[Docs] Add a guide on using AI to diagnose SeaTunnel issues from runtime logs
#10588 opened on Mar 11, 2026
Description
Background
Some users struggle to diagnose issues when encountering runtime errors. With the growing availability of AI tools (e.g., ChatGPT, Claude, Copilot, etc.), there is a great opportunity to help users leverage AI to analyze SeaTunnel runtime logs and quickly identify root causes — but no official guidance exists for this yet.
Proposal
We'd love to see a community-contributed PR that adds an official guide to the SeaTunnel documentation site covering:
- How to collect and prepare SeaTunnel runtime logs for AI analysis
- Recommended prompts / prompt templates for feeding logs into AI tools
- Common error patterns that AI can help identify (e.g., connector failures, checkpoint timeouts, OOM, task retries, etc.)

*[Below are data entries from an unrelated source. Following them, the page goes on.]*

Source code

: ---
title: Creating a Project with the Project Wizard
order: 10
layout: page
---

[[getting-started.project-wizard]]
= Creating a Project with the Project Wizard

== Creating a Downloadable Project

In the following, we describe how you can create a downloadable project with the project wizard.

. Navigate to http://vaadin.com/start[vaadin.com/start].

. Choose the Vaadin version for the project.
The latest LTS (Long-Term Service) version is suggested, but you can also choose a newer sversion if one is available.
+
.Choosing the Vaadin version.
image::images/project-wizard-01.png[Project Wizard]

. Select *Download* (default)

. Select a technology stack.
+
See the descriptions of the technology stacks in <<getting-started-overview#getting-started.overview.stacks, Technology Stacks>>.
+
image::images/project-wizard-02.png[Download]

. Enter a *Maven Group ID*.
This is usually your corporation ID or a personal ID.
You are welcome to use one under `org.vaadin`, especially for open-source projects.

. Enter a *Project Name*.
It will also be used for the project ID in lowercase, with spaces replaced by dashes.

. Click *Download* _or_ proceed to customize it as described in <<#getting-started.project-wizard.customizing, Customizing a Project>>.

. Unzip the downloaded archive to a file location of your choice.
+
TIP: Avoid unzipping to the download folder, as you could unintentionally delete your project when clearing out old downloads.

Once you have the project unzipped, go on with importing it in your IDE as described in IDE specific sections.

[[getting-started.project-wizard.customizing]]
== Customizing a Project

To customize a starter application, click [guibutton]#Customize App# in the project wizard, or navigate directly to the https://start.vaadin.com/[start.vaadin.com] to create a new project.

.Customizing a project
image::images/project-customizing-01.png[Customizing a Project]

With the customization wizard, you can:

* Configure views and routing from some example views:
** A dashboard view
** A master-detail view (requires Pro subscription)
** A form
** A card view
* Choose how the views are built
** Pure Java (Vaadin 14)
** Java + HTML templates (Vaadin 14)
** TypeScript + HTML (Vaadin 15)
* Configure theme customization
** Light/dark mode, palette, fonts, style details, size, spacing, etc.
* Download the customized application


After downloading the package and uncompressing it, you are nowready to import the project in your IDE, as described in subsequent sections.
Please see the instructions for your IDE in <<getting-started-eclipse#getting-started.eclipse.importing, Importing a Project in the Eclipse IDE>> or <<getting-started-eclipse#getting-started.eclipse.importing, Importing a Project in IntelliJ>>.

- Tips on filtering noise from logs before submitting to an AI
- Example walkthrough: from a real error log to a diagnosed root cause
Motivation
A well-written guide on this topic would significantly lower the barrier for new users to self-diagnose issues, reduce repetitive questions in the community, and demonstrate how AI tooling can complement SeaTunnel's observability story.
Call to Action
Is there anyone in the community willing to pick this up? A PR adding this guide to the official docs site would be hugely appreciated. Even a minimal first version covering basic log collection + prompt templates would be a great starting point.